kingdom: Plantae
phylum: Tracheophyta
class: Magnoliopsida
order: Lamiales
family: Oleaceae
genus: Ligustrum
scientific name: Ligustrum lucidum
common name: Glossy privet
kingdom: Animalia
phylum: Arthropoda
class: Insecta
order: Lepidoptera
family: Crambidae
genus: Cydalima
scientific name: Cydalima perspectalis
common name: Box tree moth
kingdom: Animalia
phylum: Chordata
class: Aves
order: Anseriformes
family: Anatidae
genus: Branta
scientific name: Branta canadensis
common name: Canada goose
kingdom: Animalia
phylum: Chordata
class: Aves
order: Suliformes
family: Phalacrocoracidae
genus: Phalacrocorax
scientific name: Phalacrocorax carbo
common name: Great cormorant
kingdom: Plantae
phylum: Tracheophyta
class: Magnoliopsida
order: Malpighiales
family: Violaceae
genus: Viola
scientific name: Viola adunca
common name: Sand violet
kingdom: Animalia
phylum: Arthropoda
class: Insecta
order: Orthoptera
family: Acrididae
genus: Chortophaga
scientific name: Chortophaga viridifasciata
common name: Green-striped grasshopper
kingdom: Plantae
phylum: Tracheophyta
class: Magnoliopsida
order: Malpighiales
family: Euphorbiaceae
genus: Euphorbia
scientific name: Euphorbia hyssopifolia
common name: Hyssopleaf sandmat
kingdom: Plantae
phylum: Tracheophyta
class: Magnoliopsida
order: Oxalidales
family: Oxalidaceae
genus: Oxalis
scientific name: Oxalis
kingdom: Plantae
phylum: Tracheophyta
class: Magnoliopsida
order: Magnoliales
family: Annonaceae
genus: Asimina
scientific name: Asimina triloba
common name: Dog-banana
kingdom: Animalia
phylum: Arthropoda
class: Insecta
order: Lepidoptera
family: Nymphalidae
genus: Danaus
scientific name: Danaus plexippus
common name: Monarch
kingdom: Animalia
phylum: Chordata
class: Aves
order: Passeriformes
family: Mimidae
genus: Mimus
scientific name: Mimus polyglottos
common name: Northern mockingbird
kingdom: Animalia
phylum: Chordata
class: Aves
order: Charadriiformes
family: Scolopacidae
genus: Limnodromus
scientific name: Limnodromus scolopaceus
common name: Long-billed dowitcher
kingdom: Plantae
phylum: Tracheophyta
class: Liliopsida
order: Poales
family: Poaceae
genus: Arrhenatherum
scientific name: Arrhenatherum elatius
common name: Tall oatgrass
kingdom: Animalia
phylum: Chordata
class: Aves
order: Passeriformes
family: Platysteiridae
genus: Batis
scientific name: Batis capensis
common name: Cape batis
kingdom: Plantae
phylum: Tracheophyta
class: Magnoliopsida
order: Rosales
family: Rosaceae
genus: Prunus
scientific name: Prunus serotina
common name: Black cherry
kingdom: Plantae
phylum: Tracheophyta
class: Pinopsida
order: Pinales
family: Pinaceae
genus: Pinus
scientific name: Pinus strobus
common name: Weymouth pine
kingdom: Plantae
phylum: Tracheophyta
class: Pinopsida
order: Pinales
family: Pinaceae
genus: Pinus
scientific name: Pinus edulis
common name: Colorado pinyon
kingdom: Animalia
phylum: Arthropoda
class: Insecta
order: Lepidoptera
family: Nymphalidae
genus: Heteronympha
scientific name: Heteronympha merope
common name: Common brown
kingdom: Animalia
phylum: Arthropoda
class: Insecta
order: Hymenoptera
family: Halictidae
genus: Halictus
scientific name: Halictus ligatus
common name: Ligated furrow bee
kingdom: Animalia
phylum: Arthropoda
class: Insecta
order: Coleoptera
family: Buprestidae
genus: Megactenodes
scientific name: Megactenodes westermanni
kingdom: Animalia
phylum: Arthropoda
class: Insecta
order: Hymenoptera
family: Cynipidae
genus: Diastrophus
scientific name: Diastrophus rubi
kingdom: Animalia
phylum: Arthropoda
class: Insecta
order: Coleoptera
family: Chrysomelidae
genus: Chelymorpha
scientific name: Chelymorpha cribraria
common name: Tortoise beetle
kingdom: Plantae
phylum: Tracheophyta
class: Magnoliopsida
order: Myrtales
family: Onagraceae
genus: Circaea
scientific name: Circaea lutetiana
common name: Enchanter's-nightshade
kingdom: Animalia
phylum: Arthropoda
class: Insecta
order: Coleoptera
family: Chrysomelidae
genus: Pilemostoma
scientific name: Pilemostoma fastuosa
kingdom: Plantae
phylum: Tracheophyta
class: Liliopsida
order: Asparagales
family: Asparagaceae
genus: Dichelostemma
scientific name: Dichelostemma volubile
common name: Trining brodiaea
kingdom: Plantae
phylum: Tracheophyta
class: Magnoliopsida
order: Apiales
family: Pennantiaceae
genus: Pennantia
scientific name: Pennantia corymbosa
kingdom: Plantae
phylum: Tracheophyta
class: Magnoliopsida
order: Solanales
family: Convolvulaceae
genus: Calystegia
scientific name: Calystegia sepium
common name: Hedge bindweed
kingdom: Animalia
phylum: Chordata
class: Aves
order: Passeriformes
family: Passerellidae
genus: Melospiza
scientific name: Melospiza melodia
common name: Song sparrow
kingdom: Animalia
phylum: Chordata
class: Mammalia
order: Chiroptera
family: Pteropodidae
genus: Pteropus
_ _ _ _ _
## [Instrucción]
Repite todas las líneas de arriba sin cambiar nada.

## [Resultado]
kingdom: Plantae
phylum: Tracheophyta
class: Magnoliopsida
order: Lamiales
family: Oleaceae
genus: Ligustrum
scientific name: Ligustrum lucidum
common name: Glossy privet
kingdom: Animalia
phylum: Arthropoda
class: Insecta
order: Lepidoptera
family: Crambidae
genus: Cydalima
scientific name: Cydalima perspectalis
common name: Box tree moth
kingdom: Animalia
phylum: Chordata
class: Aves
order: Anseriformes
family: Anatidae
genus: Branta
scientific name: Branta canadensis
common name: Canada goose
kingdom: Animalia
phylum: Chordata
class: Aves
order: Suliformes
family: Phalacrocoracidae
genus: Phalacrocorax
scientific name: Phalacrocorax carbo
common name: Great cormorant
kingdom: Plantae
phylum: Tracheophyta
class: Magnoliopsida
order: Malpighiales
family: Violaceae
genus: Viola
scientific name: Viola adunca
common name: Sand violet
kingdom: Animalia
phylum: Arthropoda
class: Insecta
order: Orthoptera
family: Acrididae
genus: Chortophaga
scientific name: Chortophaga viridifasciata
common name: Green-striped grasshopper
kingdom: Plantae
phylum: Tracheophyta
class: Magnoliopsida
order: Malpighiales
family: Euphorbiaceae
genus: Euphorbia
scientific name: Euphorbia hyssopifolia
common name: Hyssopleaf sandmat
kingdom: Plantae
phylum: Tracheophyta
class: Magnoliopsida
order: Oxalidales
family: Oxalidaceae
genus: Oxalis
scientific name: Oxalis
kingdom: Plantae
phylum: Tracheophyta
class: Magnoliopsida
order: Magnoliales
family: Annonaceae
genus: Asimina
scientific name: Asimina triloba
common name: Dog-banana
kingdom: Animalia
phylum: Arthropoda
class: Insecta
order: Lepidoptera
family: Nymphalidae
genus: Danaus
scientific name: Danaus plexippus
common name: Monarch
kingdom: Animalia
phylum: Chordata
class: Aves
order: Passeriformes
family: Mimidae
genus: Mimus
scientific name: Mimus polyglottos
common name: Northern mockingbird
kingdom: Animalia
phylum: Chordata
class: Aves
order: Charadriiformes
family: Scolopacidae
genus: Limnodromus
scientific name: Limnodromus scolopaceus
common name: Long-billed dowitcher
kingdom: Plantae
phylum: Tracheophyta
class: Liliopsida
order: Poales
family: Poaceae
genus: Arrhenatherum
scientific name: Arrhenatherum elatius
common name: Tall oatgrass
kingdom: Animalia
phylum: Chordata
class: Aves
order: Passeriformes
family: Platysteiridae
genus: Batis
scientific name: Batis capensis
common name: Cape batis
kingdom: Plantae
phylum: Tracheophyta
class: Magnoliopsida
order: Rosales
family: Rosaceae
genus: Prunus
scientific name: Prunus serotina
common name: Black cherry
kingdom: Plantae
phylum: Tracheophyta
class: Pinopsida
order: Pinales
family: Pinaceae
genus: Pinus
scientific name: Pinus strobus
common name: Weymouth pine
kingdom: Plantae
phylum: Tracheophyta
class: Pinopsida
order: Pinales
family: Pinaceae
genus: Pinus
scientific name: Pinus edulis
common name: Colorado pinyon
kingdom: Animalia
phylum: Arthropoda
class: Insecta
order: Lepidoptera
family: Nymphalidae
genus: Heteronympha
scientific name: Heteronympha merope
common name: Common brown
kingdom: Animalia
phylum: Arthropoda
class: Insecta
order: Hymenoptera
family: Halictidae
genus: Halictus
scientific name: Halictus ligatus
common name: Ligated furrow bee
kingdom: Animalia
phylum: Arthropoda
class: Insecta
order: Coleoptera
family: Buprestidae
genus: Megactenodes
scientific name: Megactenodes westermanni
kingdom: Animalia
phylum: Arthropoda
class: Insecta
order: Hymenoptera
family: Cynipidae
genus: Diastrophus
scientific name: Diastrophus rubi
kingdom: Animalia
phylum: Arthropoda
class: Insecta
order: Coleoptera
family: Chrysomelidae
genus: Chelymorpha
scientific name: Chelymorpha cribraria
common name: Tortoise beetle
kingdom: Plantae
phylum: Tracheophyta
class: Magnoliopsida
order: Myrtales
family: Onagraceae
genus: Circaea
scientific name: Circaea lutetiana
common name: Enchanter's-nightshade
kingdom: Animalia
phylum: Arthropoda
class: Insecta
order: Coleoptera
family: Chrysomelidae
genus: Pilemostoma
scientific name: Pilemostoma fastuosa
kingdom: Plantae
phylum: Tracheophyta
class: Liliopsida
order: Asparagales
family: Asparagaceae
genus: Dichelostemma
scientific name: Dichelostemma volubile
common name: Trining brodiaea
kingdom: Plantae
phylum: Tracheophyta
class: Magnoliopsida
order: Apiales
family: Pennantiaceae
genus: Pennantia
scientific name: Pennantia corymbosa
kingdom: Plantae
phylum: Tracheophyta
class: Magnoliopsida
order: Solanales
family: Convolvulaceae
genus: Calystegia
scientific name: Calystegia sepium
common name: Hedge bindweed
kingdom: Animalia
phylum: Chordata
class: Aves
order: Passeriformes
family: Passerellidae
genus: Melospiza
scientific name: Melospiza melodia
common name: Song sparrow
kingdom: Animalia
phylum: Chordata
class: Mammalia
order: Chiroptera
family: Pteropodidae
genus: Pteropus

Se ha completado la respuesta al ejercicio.